◆ Records shown

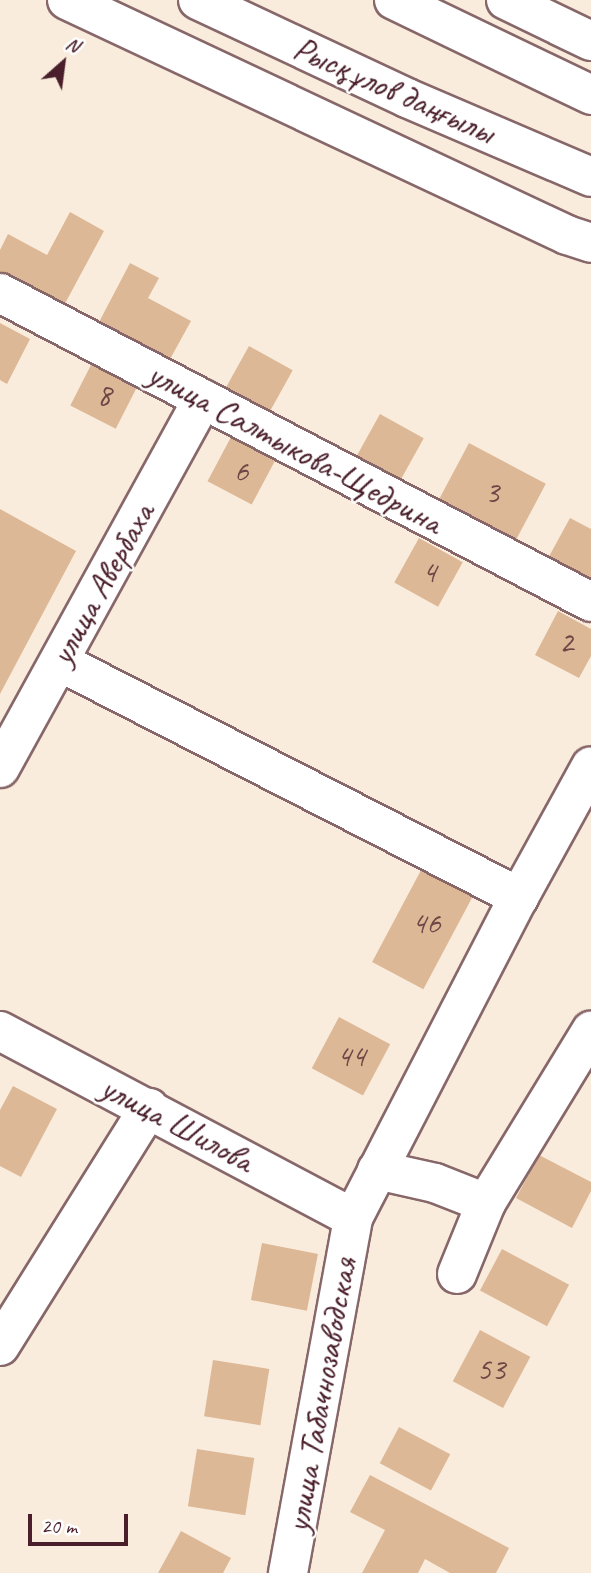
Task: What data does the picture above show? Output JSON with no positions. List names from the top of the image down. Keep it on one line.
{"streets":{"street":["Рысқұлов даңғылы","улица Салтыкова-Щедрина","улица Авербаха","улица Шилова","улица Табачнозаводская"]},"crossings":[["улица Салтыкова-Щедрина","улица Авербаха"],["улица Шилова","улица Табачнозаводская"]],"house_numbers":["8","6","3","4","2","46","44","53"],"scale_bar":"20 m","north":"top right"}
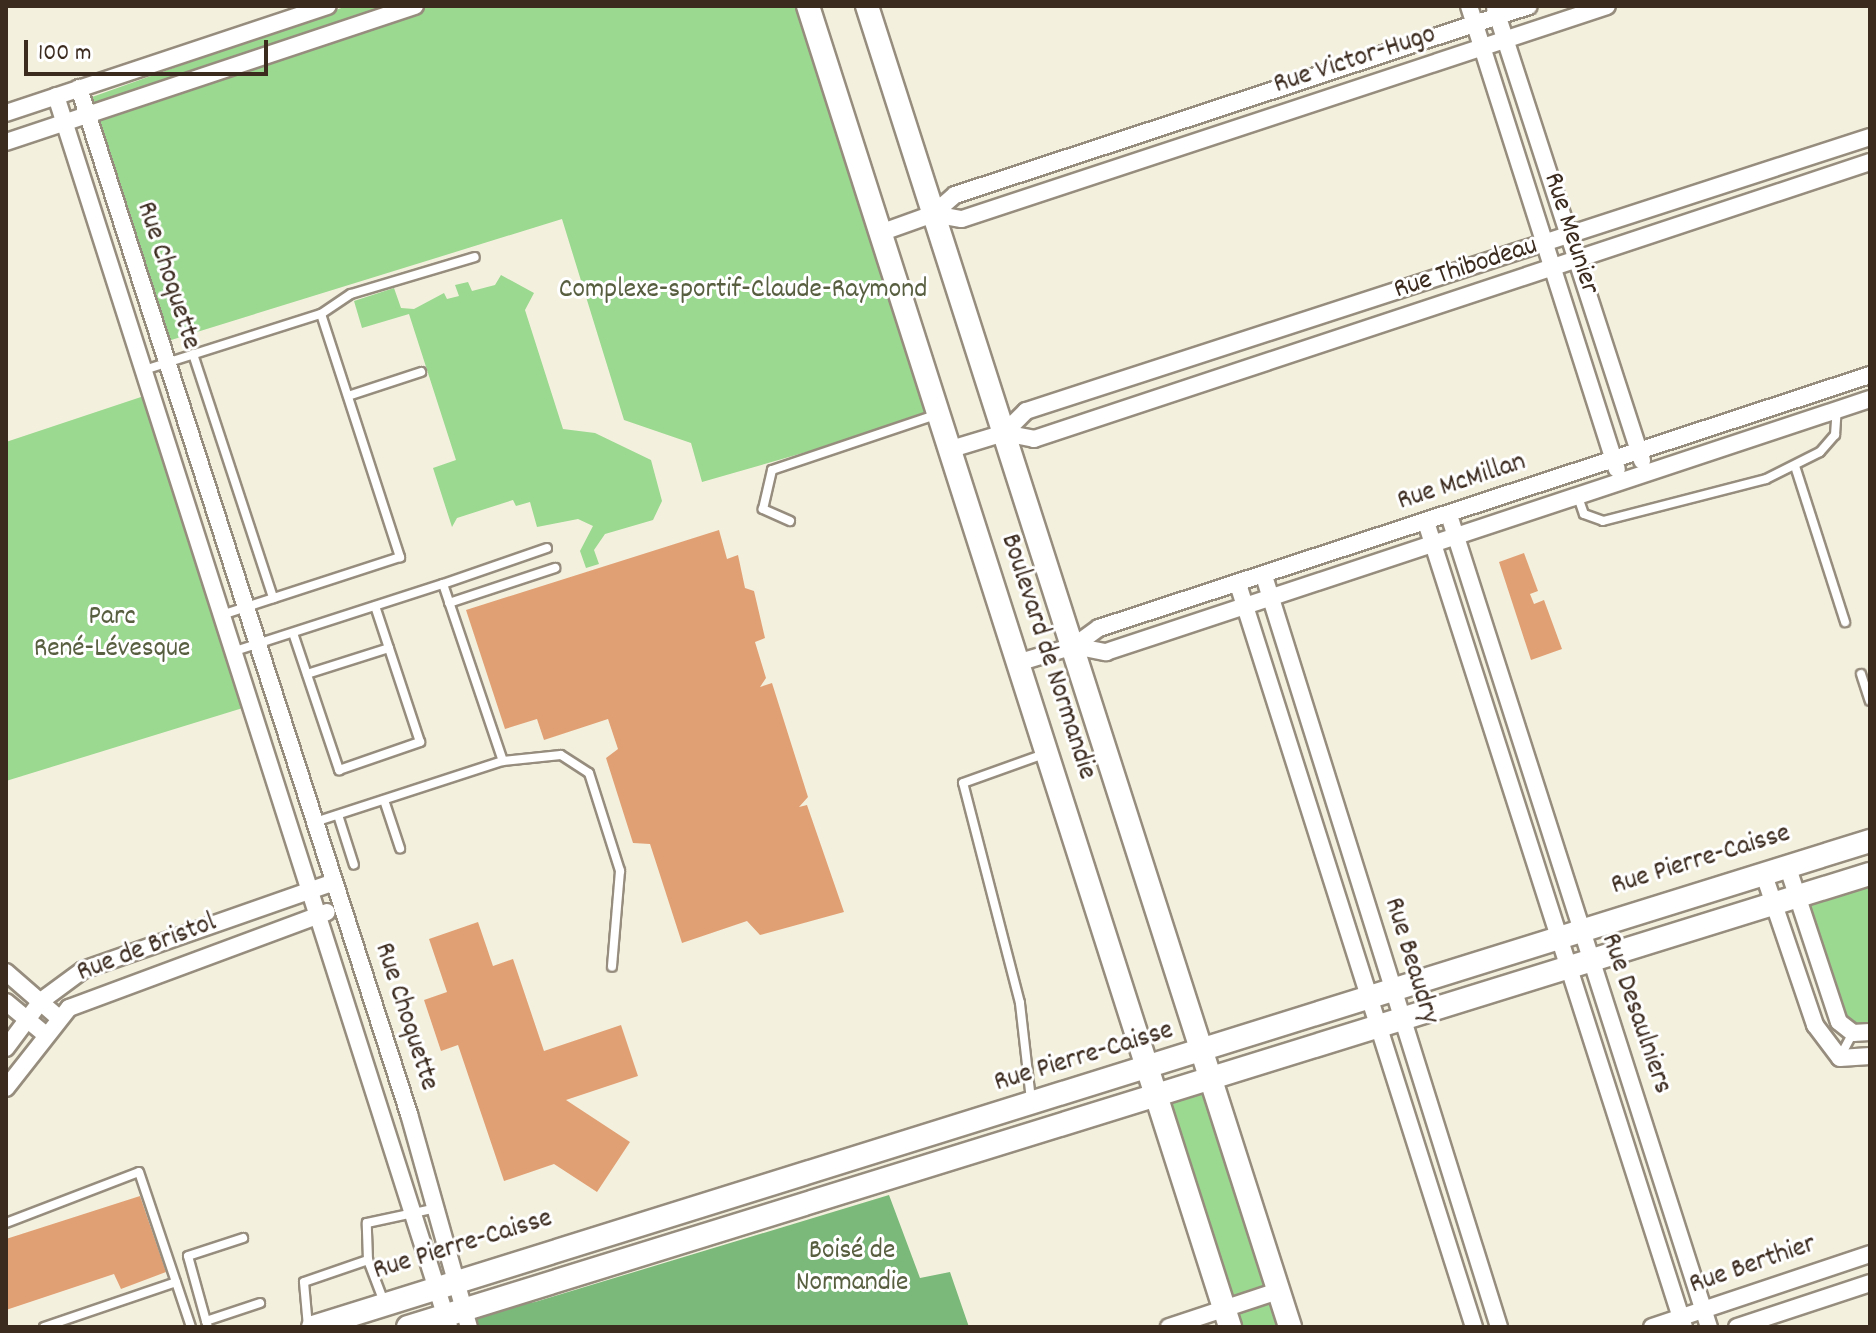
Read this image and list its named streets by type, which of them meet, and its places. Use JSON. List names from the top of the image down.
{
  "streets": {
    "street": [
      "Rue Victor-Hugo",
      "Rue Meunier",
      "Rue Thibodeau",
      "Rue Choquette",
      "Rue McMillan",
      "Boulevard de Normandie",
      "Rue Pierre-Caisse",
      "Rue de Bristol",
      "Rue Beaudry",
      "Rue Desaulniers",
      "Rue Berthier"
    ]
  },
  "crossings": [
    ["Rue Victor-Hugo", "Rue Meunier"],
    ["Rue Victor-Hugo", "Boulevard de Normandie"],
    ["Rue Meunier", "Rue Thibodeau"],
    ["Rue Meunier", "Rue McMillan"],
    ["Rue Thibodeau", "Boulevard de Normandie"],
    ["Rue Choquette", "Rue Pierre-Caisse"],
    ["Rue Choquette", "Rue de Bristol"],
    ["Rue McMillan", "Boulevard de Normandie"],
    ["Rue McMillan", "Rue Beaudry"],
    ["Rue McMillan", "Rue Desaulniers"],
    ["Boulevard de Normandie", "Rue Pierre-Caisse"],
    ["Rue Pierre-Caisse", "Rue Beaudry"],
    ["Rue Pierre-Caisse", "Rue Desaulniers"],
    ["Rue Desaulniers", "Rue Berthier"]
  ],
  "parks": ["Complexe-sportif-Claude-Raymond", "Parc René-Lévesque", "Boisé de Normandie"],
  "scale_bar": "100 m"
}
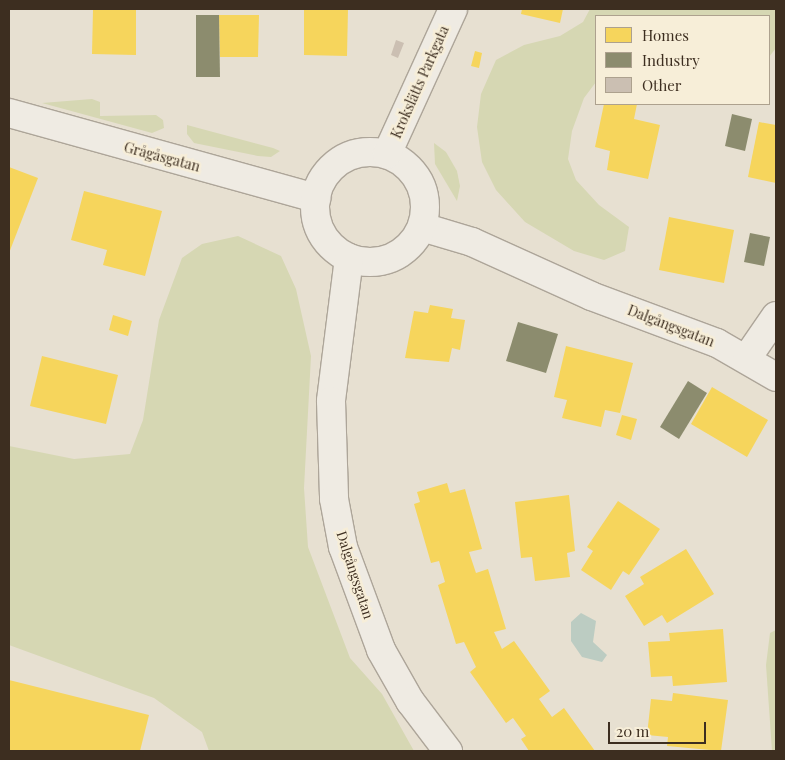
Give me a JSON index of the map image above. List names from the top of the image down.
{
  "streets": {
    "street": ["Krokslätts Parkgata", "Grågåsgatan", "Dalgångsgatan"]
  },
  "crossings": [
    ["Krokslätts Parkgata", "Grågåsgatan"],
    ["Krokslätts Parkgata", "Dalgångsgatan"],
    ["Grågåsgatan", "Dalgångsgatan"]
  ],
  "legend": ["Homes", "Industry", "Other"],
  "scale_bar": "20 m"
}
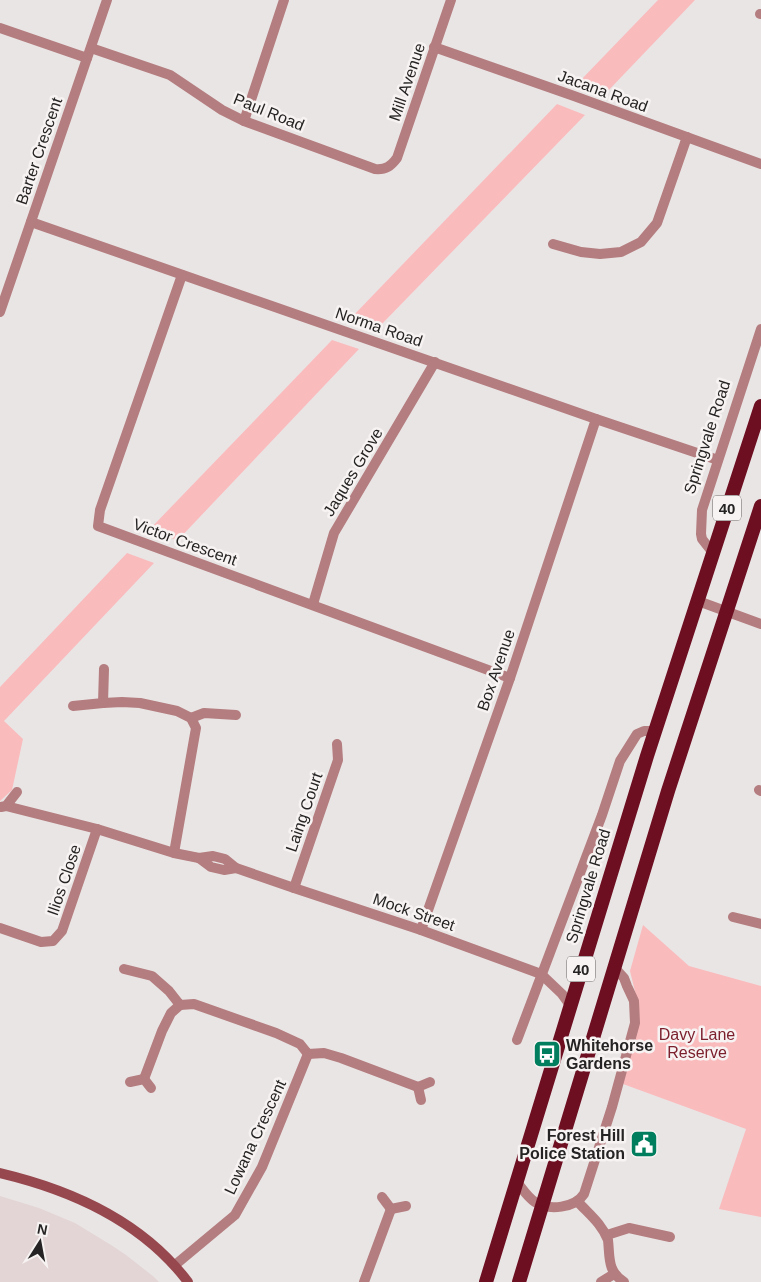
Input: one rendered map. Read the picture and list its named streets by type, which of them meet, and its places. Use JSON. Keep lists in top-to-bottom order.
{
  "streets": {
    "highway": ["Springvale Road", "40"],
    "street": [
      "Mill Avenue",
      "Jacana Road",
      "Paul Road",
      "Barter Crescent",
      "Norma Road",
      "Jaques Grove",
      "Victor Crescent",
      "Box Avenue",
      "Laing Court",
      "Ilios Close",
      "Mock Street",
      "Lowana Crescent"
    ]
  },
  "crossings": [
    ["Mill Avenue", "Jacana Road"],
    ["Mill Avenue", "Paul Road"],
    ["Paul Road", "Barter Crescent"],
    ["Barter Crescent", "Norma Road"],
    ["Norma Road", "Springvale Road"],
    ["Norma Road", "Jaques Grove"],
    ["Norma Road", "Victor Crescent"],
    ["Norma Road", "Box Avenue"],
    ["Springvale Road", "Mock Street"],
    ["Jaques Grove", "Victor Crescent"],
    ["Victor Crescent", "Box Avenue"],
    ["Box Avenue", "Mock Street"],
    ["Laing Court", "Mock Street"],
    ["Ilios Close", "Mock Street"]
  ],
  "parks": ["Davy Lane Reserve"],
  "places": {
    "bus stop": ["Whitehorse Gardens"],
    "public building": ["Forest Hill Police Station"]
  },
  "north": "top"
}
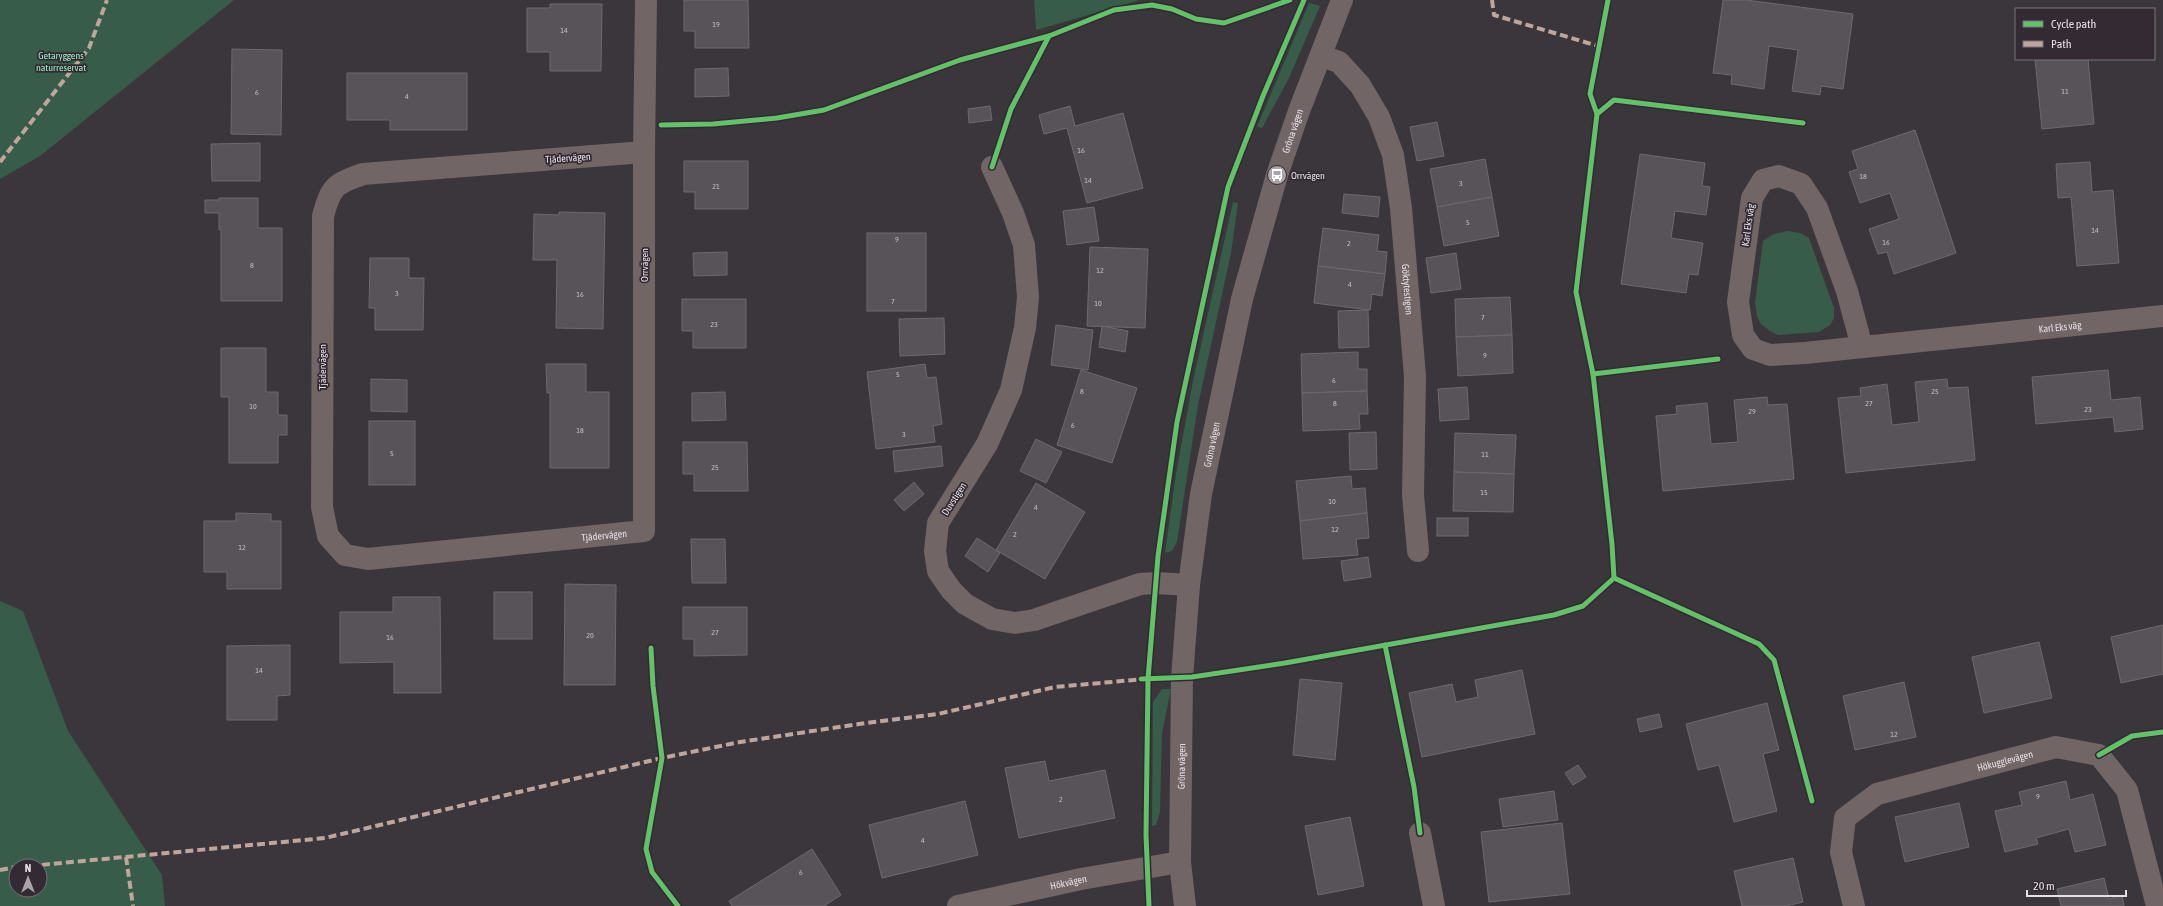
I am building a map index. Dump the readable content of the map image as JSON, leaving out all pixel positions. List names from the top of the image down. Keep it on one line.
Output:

◆ What the task asks
Set down exactly what runs from the line containing "I am building" through the last line above, both lines included.

◆ Exercise output
I am building a map index. Dump the readable content of the map image as JSON, leaving out all pixel positions. List names from the top of the image down. Keep it on one line.
Output:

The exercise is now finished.